A few times a week, especially when I’m feeling logy at work, I’ll jog up and down the three flights of stairs in my office building. I do sets of exercises each time I reach the tucked-away basement. I used to do my jack knifes, squats, and pushups at the top of the stairs, but people would often be spooked when they turned into the stairwell and spotted me huffing and puffing on the landing situated just before the stairs open out onto the roof. The location I used before that was a recess in the hallway near the service elevator. I moved from there when not one, but two different dogs came over and sniffed my scalp as I did my push-ups (my office building is pet friendly). Those dogs made me feel a little vulnerable. So, I moved to the barely used basement for my privacy and to maintain other peoples’ sense of security.
The drawback to exercising in the basement is that it’s directly adjacent to the back door of the building. Many office workers take their cell phones to that landing, or they’ll pause there to finish conversations with co-workers before going back up to their desks. As a result, I find myself overhearing a lot of strangers’ conversations without their knowledge. My perfectly innocent presence still scares them when I emerge from the dank basement to cross between them mid-conversation and continue my jog up the stairs. I should also mention that my office building houses about 20 different companies, so these are people who don’t know me as anyone other than that weird guy that likes to scare people and enjoys having his scalp sniffed by dogs.
In other words, I’m the inadvertent office creeper.
And sometimes, I must admit, I feel a little like my family’s genealogical creeper: lurking in unseen corners, overhearing the snippets of their lives I find on documents and pictures, surprising newly found relatives on Facebook asking for info about their relatives after sniffing them out.
That’s why I’ve all but given up researching living relatives. As much as I would like to bring my distant cousins together, it feels intrusive and a little stalker-y knowing my connections to people who don’t know me. Also, I realized early on in my research that my feelings of connection to my relatives went unrequited more often than not (not to discount my family members who were open to connecting).
That was a hard lesson I had to learn just about out of the gate. I found some relatives and was instantly rejected because of bad blood. I just couldn’t understand their rebuffs at first.
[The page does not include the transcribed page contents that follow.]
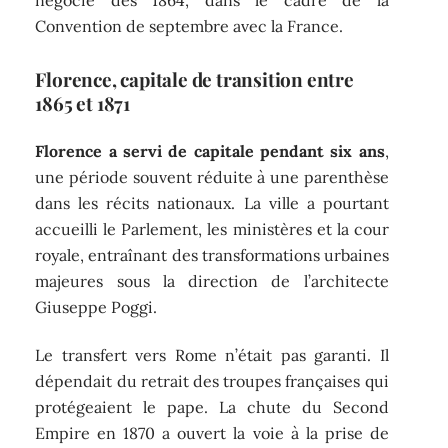
négocié dès 1864, dans le cadre de la
Convention de septembre avec la France.
Florence, capitale de transition entre
1865 et 1871
Florence a servi de capitale pendant six ans
,
une période souvent réduite à une parenthèse
dans les récits nationaux. La ville a pourtant
accueilli le Parlement, les ministères et la cour
royale, entraînant des transformations urbaines
majeures sous la direction de l’architecte
Giuseppe Poggi.
Le transfert vers Rome n’était pas garanti. Il
dépendait du retrait des troupes françaises qui
protégeaient le pape. La chute du Second
Empire en 1870 a ouvert la voie à la prise de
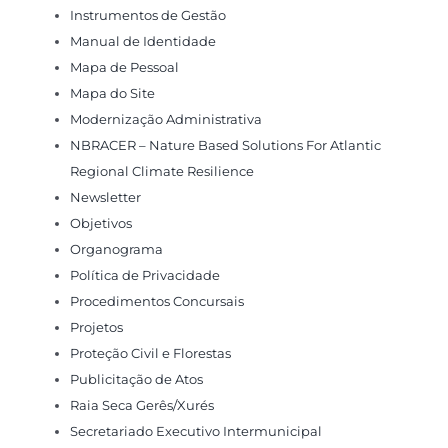
Instrumentos de Gestão
Manual de Identidade
Mapa de Pessoal
Mapa do Site
Modernização Administrativa
NBRACER – Nature Based Solutions For Atlantic
Regional Climate Resilience
Newsletter
Objetivos
Organograma
Política de Privacidade
Procedimentos Concursais
Projetos
Proteção Civil e Florestas
Publicitação de Atos
Raia Seca Gerês/Xurés
Secretariado Executivo Intermunicipal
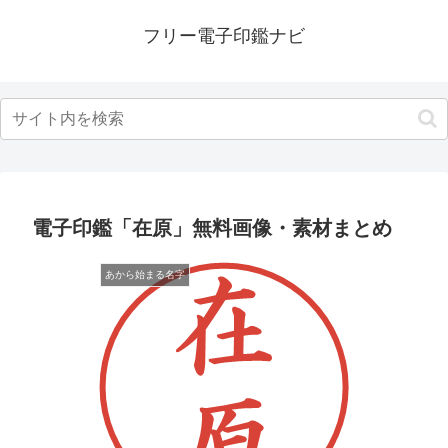
フリー電子印鑑ナビ
電子印鑑「在原」無料画像・素材まとめ
あから始まる名字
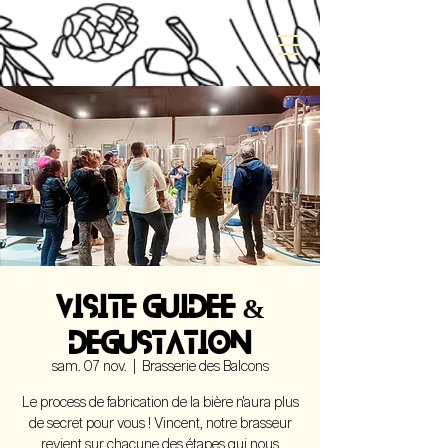
VISITE GUIDEE &
DEGUSTATION
sam. 07 nov.
  |  
Brasserie des Balcons
Le process de fabrication de la bière n'aura plus
de secret pour vous ! Vincent, notre brasseur
revient sur chacune des étapes qui nous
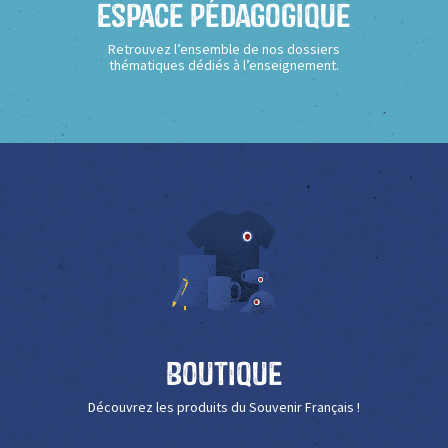
Espace Pédagogique
Retrouvez l’ensemble de nos dossiers
thématiques dédiés à l’enseignement.
Boutique
Découvrez les produits du Souvenir Français !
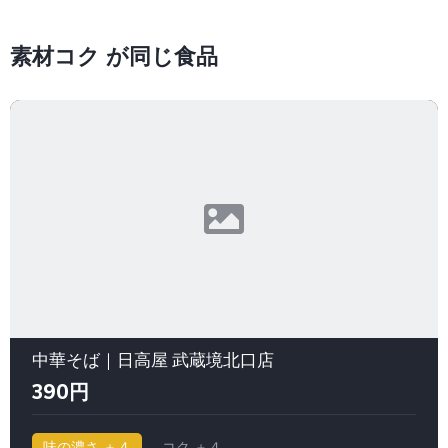
素材コク が同じ食品
中華そば｜日高屋 武蔵境北口店
390円
味の濃さ ＋４
コク ＋４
What’s the big deal?, I thought, the past is past.
But it’s not.
If that were true, genealogy wouldn’t exist. Let’s face it: families are messy. There’s a lot of baggage there. And genealogists like me are set on rifling through it like the NSA does a suspicious suitcase. The past is directly tied to our present. Some events in the past are still so raw and tangible that a single name might burble up the pain or joy we associate with it to our surfaces like blood to a blushing cheek. And some details in our past can transfer to seemingly unrelated people and things. An inconsistent parent can deem an entire branch of a family tree unsavory. Words left unsaid to a loved one can fester and make a person want to never talk about that person again. I realize that now. (Insert grateful prayer here about having to learn that lesson as opposed to having to live it.)
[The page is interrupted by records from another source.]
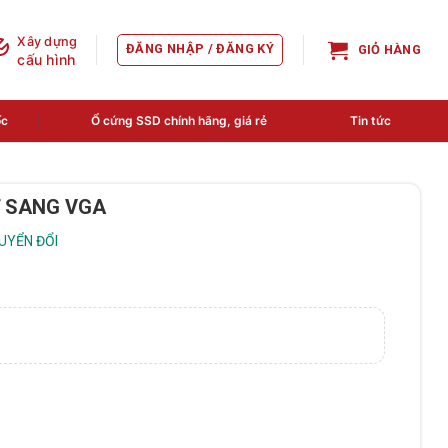
Xây dựng
ĐĂNG NHẬP / ĐĂNG KÝ
GIỎ HÀNG
cấu hình
ốc
Ổ cứng SSD chính hãng, giá rẻ
Tin tức
T SANG VGA
UYỂN ĐỔI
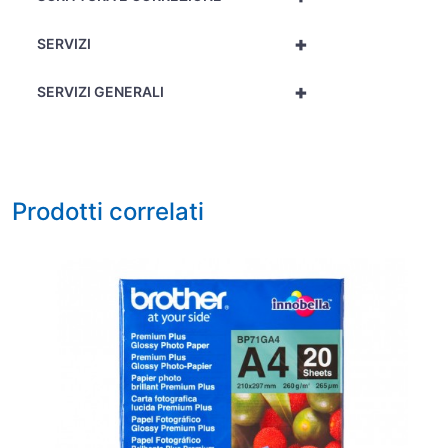
+
SERVIZI
+
SERVIZI GENERALI
Prodotti correlati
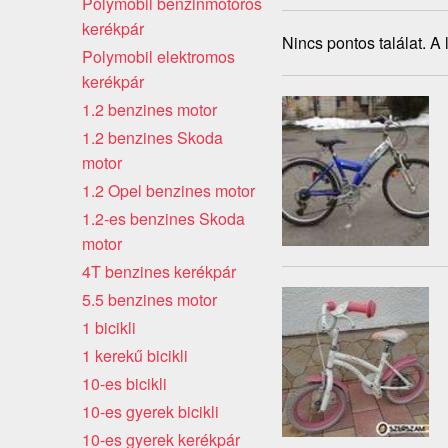
Polymobil benzinmotoros
kerékpár
Nincs pontos találat. A
Polymobil elektromos
kerékpár
1.2 benzines motor
1.2 benzines Skoda
motor
1.2 Opel benzines motor
1.2-es benzines Skoda
motor
4T benzines kerékpár
5.5 benzines motor
1 bicikli
1 kerekű bicikli
10-es bicikli
10-es gyerek bicikli
10-es gyerek kerékpár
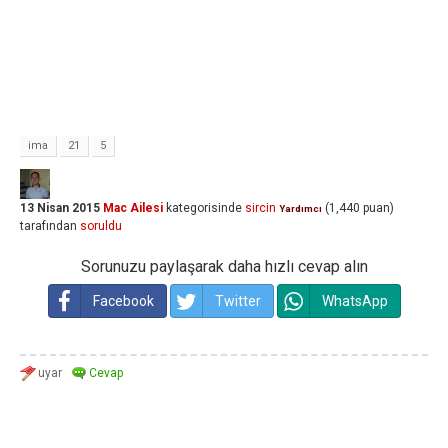
ima
21
5
13 Nisan 2015
Mac Ailesi
kategorisinde
sircin
(
1,440
puan)
Yardımcı
tarafından
soruldu
Sorunuzu paylaşarak daha hızlı cevap alın
Facebook
Twitter
WhatsApp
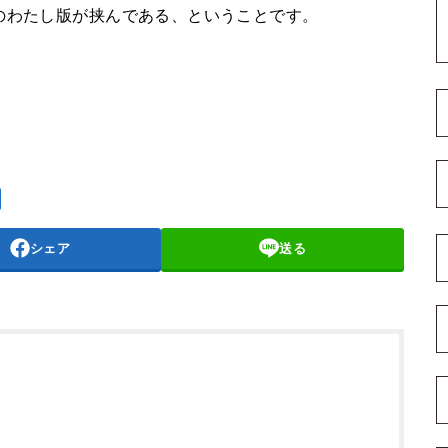
のわたし版が挟んである、ということです。
シェア
送る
So, I often wonder if my research is ticking my ancestors off, like it did those relative who rejected my interest in them. Knowing that quite a few of my ancestors sought and successfully led quiet, honest lives. Perhaps, they weren’t the kind to talk about themselves. Or I wonder if they would rather I stick to the facts instead of making up my own flouncy stories about them. Perhaps more to my point, I wonder if they’d rather not be researched by me at all. Most of them probably wouldn’t have agreed (while they were living) with my life as a gay man. They were after all solid, modest Midwesterners living their lives as best they could in the capsules of their time. Some or most of them might have thought less of me, might have disowned me, might have sent me off to ‘conversion therapy’ camps, might have ignored me completely.
But I hope not. (Insert another grateful prayer here about the ability for times to change and for my very supportive family.) I hope they’re happy I’m interested in their lives, happy in my efforts to remember and learn from them, happy to have lights shine on events that no longer elicit bad feelings, happy I’m spreading their tales. I happen to believe, among many other things, that our relatives can see our lives from our perspective after they’ve passed, and I’d like to think that they know that I’m striving for the same goals they did: exacting my own quiet, honest life the best way I can in the capsule of my own time.
Surprisingly, that task has involved a lot more gasping strangers and dog snouts than I ever expected.